— REQUIREMENT —
Reproduce the lines below word for word, from the very first line through the line containing "1 235 118 Ft", including both ends.

Stored data entries
○ ○ ○ ○ ○ ○ ○
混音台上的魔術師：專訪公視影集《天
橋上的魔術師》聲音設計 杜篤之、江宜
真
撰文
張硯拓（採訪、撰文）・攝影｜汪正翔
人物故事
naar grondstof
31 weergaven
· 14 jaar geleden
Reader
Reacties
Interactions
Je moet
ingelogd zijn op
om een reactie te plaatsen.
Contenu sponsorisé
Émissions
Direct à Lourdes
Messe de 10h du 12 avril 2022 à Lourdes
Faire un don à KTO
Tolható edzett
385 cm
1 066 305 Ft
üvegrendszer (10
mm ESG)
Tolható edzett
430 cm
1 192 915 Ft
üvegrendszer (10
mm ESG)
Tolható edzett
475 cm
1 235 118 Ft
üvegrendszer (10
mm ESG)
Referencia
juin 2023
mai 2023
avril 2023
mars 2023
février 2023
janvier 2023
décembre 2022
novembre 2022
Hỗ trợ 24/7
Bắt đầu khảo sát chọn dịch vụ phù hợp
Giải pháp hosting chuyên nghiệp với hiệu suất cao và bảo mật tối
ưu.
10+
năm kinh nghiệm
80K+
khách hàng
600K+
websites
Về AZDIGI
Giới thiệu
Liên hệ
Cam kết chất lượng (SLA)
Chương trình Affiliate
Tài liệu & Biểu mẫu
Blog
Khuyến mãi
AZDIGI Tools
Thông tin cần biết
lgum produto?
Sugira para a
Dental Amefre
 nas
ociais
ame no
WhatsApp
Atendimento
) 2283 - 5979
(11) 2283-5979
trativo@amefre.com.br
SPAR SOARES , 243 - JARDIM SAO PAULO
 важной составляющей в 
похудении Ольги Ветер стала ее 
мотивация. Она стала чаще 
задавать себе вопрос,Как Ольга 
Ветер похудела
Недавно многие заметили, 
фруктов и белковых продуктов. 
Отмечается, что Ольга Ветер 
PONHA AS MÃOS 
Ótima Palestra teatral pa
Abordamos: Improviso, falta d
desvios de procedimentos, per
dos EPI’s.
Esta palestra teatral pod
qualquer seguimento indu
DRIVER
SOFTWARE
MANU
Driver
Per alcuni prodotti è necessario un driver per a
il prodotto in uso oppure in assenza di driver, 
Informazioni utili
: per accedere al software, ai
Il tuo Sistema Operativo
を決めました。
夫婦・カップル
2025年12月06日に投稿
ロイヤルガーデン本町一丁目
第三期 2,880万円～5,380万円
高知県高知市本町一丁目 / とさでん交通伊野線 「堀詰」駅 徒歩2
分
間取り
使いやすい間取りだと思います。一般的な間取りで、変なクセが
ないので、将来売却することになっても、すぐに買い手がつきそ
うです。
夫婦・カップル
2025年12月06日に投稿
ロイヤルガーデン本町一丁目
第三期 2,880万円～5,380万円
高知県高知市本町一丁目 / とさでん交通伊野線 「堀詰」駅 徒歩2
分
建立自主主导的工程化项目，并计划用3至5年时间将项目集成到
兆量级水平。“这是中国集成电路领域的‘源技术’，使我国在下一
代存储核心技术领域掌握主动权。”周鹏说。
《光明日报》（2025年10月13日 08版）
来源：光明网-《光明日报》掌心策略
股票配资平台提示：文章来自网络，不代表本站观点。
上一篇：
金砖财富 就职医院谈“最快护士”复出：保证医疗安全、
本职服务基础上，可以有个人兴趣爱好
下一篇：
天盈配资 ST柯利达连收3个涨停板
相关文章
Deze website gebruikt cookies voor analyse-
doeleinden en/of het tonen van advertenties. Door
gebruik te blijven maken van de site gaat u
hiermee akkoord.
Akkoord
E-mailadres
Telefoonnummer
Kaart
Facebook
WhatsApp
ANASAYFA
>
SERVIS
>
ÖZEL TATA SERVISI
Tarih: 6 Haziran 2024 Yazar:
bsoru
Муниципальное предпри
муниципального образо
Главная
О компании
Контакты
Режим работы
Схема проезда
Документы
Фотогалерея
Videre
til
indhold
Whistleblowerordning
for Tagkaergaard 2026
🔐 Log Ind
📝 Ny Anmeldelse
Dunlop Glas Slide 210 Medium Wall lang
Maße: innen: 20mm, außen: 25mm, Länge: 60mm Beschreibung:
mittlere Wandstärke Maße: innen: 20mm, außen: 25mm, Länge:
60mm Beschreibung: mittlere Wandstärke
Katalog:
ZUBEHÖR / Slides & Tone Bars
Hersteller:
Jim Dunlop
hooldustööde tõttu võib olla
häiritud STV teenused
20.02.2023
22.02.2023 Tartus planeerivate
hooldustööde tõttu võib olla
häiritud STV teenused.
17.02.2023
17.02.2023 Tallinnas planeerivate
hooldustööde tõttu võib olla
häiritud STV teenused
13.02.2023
○ ○ ○ ○ ○ ○ ○
— RESPONSE AREA —
混音台上的魔術師：專訪公視影集《天
橋上的魔術師》聲音設計 杜篤之、江宜
真
撰文
張硯拓（採訪、撰文）・攝影｜汪正翔
人物故事
naar grondstof
31 weergaven
· 14 jaar geleden
Reader
Reacties
Interactions
Je moet
ingelogd zijn op
om een reactie te plaatsen.
Contenu sponsorisé
Émissions
Direct à Lourdes
Messe de 10h du 12 avril 2022 à Lourdes
Faire un don à KTO
Tolható edzett
385 cm
1 066 305 Ft
üvegrendszer (10
mm ESG)
Tolható edzett
430 cm
1 192 915 Ft
üvegrendszer (10
mm ESG)
Tolható edzett
475 cm
1 235 118 Ft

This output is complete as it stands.